1. One of the 55 regular pieces with a large closeup print showing an Iguanid lizard, a small print showing the whole lizard and another small print showing an iridescent boa snake. The main text includes a local note customized to the current exhibit site (to be adjusted for other venues). The small map shows major forest types and is marked with the locations where the photographs were taken. The main text is in 20 point bold type for easy readability.

The main text:

Gondwanaland relics: Iguanid lizards have a strange distribution pattern due to Madagascarís long isolation: Found mostly in the New World, they are also present in Madagascar, Fiji and Tonga. True boa snakes are found only in the New World and in Madagascar, although boa fossils are known from Africa.

Upper inset: Note the spiny tail, supposed to be useful in discouraging predators when the lizard is headed into a rock or tree crevice.

Lower inset: None of Madagascarís more than 60 snake species is poisonous. Some, such as this iridescent boa, are very attractive.

St. Louis Area: In Missouri you can find Iguanid lizards like the Eastern Fence Lizard (Sceloporus undulatus) and the Collared Lizard (Crotaphytus collaris).
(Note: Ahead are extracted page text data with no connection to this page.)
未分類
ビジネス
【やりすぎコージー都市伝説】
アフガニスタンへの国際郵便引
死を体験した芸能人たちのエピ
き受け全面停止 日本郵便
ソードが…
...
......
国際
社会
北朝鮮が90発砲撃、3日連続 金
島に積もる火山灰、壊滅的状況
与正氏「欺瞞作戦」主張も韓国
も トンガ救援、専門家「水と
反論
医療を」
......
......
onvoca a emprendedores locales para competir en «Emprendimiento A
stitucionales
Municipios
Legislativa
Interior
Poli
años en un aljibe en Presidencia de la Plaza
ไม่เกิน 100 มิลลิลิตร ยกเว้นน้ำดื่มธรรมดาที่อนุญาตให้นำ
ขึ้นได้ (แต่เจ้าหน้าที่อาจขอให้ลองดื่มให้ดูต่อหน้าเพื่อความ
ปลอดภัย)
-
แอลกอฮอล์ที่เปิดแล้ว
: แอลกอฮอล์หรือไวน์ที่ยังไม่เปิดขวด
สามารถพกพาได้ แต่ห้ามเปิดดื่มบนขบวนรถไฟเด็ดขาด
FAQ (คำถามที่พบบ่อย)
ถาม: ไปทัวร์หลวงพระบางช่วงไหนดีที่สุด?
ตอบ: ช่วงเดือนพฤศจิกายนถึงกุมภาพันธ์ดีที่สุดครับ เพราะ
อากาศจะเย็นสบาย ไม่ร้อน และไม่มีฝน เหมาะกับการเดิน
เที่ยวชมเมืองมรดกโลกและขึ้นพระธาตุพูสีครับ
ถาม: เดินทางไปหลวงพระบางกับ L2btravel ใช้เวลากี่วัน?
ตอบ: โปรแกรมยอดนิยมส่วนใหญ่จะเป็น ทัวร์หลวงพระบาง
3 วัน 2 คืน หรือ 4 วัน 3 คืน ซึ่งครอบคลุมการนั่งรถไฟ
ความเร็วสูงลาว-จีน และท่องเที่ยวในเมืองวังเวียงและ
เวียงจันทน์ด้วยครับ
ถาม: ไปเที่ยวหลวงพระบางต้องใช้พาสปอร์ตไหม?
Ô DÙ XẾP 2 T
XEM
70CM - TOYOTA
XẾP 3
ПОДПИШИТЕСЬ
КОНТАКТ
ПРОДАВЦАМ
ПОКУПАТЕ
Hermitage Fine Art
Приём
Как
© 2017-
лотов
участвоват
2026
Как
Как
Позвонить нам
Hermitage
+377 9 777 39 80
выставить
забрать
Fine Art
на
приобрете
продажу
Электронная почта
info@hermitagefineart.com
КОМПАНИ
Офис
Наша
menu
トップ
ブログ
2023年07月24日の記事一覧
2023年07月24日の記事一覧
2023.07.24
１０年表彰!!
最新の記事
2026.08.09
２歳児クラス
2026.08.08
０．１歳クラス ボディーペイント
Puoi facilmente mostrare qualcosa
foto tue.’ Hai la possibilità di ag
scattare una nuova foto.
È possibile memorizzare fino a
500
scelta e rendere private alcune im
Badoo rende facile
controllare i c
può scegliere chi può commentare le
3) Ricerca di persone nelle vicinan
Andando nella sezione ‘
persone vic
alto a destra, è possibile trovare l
The boxed detail information:

Main photo and upper inset: Opluris cuvieri from dry tropical forest at the Ampijoroa Forestry Station. Lower inset: The New World and Madagascar boas form the subfamily Boinae in the Boidae. This individual from Ranomafana National Park is probably Sanzinia madagascariensis.

2. Installation detail 

Left: A map of Madagascar showing the places referred to in the exhibit. The base map shows the major forest types and protected areas.

Center: One of the three composite panels, this one on "Why is Madagascar so special?". It includes a location map, Gondwana breakup maps, a topographic map and a forest types map. The basket at the lower left holds information sheets for exhibit visitors.

Right: One of the 55 regular exhibit pieces featuring the Flatid bug Phromnia rosea.

3. Composite panel on "The people, culture, history and economy of Madagascar". The main text sections are in 20 point bold type for easy readability. Each topical text section is matched to a photograph or graphic, and includes a box with specific information about the photograph or graphic itself.
4. View of the rainforest section of the exhibit at the Missouri Botanical Garden.